The Foundation has supported a wide range of organisations including the Royal Opera House, Tate, the Royal Ballet, the British Museum, the Natural History Museum, Dulwich Picture Gallery, the Southbank Centre, the Tower of David Museum in Jerusalem, Israel and Eureka! The National Children's Museum. The Foundation has made a particular contribution to cultural education, having funded dozens of Clore Learning Centres across the UK, and to leadership training, having launched the Clore Leadership Programme for the cultural sector in 2003 and the Clore Social Leadership Programme in 2008.

==JW3==
The Foundation initiated and provided most of the funding for the JW3 Jewish cultural centre in London.

==Leadership Programme==
The Clore Leadership Programme provides professional training and personal development for British professionals in the cultural sector. It was founded in 2002.

Each year around 25 Clore Fellows are selected for a seven to eight month training programme in fundraising, media training, financial planning, and personal development. They also participate in extended secondments to organisations outside their previous professional experiences. Each Fellowship is individually tailored and the each Fellow receives support by a Mentor and individual coaching.

In addition, each Fellow can submit a proposal to undertake research once they have completed their Fellowship, which is funded by the Arts and Humanities Research Council and supervised by a Higher Education Institute.

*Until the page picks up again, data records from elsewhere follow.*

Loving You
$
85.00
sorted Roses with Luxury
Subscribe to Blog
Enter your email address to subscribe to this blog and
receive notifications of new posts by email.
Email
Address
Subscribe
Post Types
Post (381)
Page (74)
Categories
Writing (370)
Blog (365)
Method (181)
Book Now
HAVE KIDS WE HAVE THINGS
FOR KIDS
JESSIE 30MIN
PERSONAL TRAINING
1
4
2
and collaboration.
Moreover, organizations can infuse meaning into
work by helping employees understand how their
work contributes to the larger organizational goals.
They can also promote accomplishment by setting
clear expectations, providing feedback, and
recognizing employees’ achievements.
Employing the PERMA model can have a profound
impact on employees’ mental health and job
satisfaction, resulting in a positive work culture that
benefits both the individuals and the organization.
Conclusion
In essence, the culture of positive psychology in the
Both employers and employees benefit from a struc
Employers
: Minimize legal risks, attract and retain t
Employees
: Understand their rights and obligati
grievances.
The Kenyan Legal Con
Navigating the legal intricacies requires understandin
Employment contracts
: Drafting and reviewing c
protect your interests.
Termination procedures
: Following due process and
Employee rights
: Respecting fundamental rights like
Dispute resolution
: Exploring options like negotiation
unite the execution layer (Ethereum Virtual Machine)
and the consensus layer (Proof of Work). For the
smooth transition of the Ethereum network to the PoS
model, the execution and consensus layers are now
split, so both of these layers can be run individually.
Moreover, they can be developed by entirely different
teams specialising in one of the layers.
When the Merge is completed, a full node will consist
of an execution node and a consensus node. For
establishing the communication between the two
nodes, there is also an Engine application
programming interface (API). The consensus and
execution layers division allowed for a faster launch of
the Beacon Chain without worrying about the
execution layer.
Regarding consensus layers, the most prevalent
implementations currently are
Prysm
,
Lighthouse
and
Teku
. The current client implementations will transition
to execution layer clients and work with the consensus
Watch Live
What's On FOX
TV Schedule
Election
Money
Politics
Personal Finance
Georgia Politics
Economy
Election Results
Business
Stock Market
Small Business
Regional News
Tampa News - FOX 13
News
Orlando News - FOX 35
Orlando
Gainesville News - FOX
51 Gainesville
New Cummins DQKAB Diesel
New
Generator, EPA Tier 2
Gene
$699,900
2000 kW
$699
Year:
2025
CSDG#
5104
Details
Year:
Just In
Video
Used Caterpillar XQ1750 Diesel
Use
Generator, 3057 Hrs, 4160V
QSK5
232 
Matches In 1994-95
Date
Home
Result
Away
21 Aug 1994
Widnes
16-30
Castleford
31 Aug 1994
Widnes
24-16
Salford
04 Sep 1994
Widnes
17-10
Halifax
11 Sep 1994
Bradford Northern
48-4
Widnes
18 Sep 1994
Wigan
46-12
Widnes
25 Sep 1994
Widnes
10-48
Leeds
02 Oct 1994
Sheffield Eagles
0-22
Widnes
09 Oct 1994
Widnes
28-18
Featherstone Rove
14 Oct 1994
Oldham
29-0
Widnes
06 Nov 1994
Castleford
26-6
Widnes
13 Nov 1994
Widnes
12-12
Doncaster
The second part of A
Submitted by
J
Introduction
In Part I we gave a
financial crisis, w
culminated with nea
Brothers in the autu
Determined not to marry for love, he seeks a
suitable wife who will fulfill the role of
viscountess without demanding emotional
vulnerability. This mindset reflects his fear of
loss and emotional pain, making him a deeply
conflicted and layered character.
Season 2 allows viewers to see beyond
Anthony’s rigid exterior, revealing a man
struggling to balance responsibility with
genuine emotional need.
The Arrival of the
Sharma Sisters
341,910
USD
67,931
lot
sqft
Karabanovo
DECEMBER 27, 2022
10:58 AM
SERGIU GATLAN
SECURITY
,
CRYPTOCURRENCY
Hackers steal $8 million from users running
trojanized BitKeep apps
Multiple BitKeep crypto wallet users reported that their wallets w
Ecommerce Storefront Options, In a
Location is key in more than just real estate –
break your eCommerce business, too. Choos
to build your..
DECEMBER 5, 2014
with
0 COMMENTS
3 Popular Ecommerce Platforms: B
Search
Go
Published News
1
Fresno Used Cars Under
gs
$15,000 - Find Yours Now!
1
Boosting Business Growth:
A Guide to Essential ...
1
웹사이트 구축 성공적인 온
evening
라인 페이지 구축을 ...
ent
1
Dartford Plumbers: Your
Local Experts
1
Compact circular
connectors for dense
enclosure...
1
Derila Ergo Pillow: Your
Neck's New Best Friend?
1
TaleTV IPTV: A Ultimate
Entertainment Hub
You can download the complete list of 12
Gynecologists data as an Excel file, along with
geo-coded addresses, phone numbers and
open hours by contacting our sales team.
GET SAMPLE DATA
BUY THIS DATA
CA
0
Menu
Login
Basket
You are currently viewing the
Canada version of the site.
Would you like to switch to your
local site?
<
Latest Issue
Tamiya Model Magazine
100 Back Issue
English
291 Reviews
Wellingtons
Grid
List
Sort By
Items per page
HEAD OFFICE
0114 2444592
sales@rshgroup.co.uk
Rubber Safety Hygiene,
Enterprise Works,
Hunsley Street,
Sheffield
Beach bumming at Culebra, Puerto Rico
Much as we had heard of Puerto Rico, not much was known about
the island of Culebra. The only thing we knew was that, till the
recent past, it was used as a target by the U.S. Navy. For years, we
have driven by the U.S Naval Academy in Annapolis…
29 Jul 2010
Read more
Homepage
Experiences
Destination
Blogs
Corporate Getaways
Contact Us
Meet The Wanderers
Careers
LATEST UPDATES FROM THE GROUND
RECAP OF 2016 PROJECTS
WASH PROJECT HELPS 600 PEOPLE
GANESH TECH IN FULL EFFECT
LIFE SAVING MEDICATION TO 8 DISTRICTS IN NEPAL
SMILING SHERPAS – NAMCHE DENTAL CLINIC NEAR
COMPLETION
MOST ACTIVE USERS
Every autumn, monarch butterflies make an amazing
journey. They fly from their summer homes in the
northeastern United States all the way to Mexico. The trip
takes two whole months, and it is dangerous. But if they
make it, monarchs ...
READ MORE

Since 2006, the Programme has also offered short courses to a greater number of participants which capture a lot of the Clore experience in an intensive two-week residential course. It also offers training for members of Boards of Directors of cultural organisations.

===Leadership===
The founding Director of the Clore Leadership Programme was Chris Smith, who from 1997 to 2001 had been Secretary of State for Culture, Media and Sport. In July 2008 he was succeeded as Director by Sue Hoyle. The current Chair is Sir John Tusa. Hilary S Carty has served as Executive Director of the programme since September 2017.

===Notable alumni===
- Kenneth Tharp: Chief Executive, The Place
- Gus Casely-Hayford: Curator and cultural historian
- Nick Merriman: Director of Manchester Museum
- Erica Whyman: Chief Executive of Northern Stage, Newcastle upon Tyne
- Kathleen Soriano: Independent arts curator, writer and television broadcaster
- Maria Balshaw: Director of Tate art museums and galleries, former director of the Whitworth

==Other activities==
Clore Social identifies, connects and develops leaders through its fully funded fellowship programme and works with people, partners and funders across all sectors to offer a holistic approach to developing leaders for social impact. So far, 101 fellows have joined its network. It is run by a small staff team from its office in Kings Cross, London.